More in detail, the main research axes of the group are

  • the quark-gluon plasma, which is produced in the first instants of high-energy heavy-ion collisions. We are interested on the effect of the plasma on hard probes (quarkonia, heavy flavours and jets), on thermodynamical aspects through the PNJL model, as well as on the development of Thermal Field Theory and on the search for the critical point of the phase diagram of Quantum ChromoDynamics through the investigation of fluctuations. The group also has a long-standing expertise in the development of codes simulating heavy-ion collisions (EPOS, MC@HQ models).
  • cold nuclear matter which is probed by proton-nucleus collisions. The effects of induced radiation and energy loss are studied in the framework of perturbative Quantum ChromoDynamics, together with the effects of parton distributions within nuclei.

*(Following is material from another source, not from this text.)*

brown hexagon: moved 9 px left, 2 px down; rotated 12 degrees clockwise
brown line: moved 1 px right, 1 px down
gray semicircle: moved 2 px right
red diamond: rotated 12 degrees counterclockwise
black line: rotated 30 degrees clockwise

  • the physics of gluon saturation in very high-energy lepton-nucleus or proton-nucleus collisions probed at the LHC and the future Electron-Ion Collider. In this regime, the density of gluons in atomic nuclei is large and this growth is tamed by the non-linearity of gluon self-interactions. We study this emergent state of matter with saturated gluons, which is predicted by quantum chromodynamics, and we calculate observables that are relevant to its experimental demonstration.
  • nuclear physics, with the developement of a transport model to study the dynamics of heavy-ion collisions at Fermi energies and the theoretical study of the stopping power of nuclear matter. The dynamical processes of fusion and evaporation of the nuclear medium are investigated with the help of classical molecular dynamics. At slightly higher energies (GSI-FAIR/NICA), the equation of state of nuclear matter is studies through azimuthal asymmetries measured in heavy-ion collisions.

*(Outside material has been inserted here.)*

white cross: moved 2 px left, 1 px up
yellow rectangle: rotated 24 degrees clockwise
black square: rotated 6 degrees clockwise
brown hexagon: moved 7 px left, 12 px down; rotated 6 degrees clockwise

  • supersymmetry and field theory, with the study of supersymmetric Yang-Mills theories. The methods of supersymmetric quantum mechanics are also investigated, namely with the outlook of solving non-trivial problems in differential geometry and mathematics.
  • cosmology, in particular the study of the Standard Model of particle physics and its extensions within the hot medium of the early universe before big-bang nucleosyntesis, with the aim of addressing important open questions such as the nature of dark matter or the origin of the baryon asymmetry of the universe.
  • Nuclear reactions at low and intermediate energy with the help of a generalized liquid drop model: fusion, fission, cluster emission, alpha emission, 2p emission, formation and decay of superheavy nuclei, molecular nuclei, fragmentation.

 

The group has strong links with the experimental activies at SUBATECH, for instance the plasma group, be it to decipher new results or to guide future searches. Many of the themes studied by the research group need numerical solutions, developed exploiting the group's skills in modeling and simulation.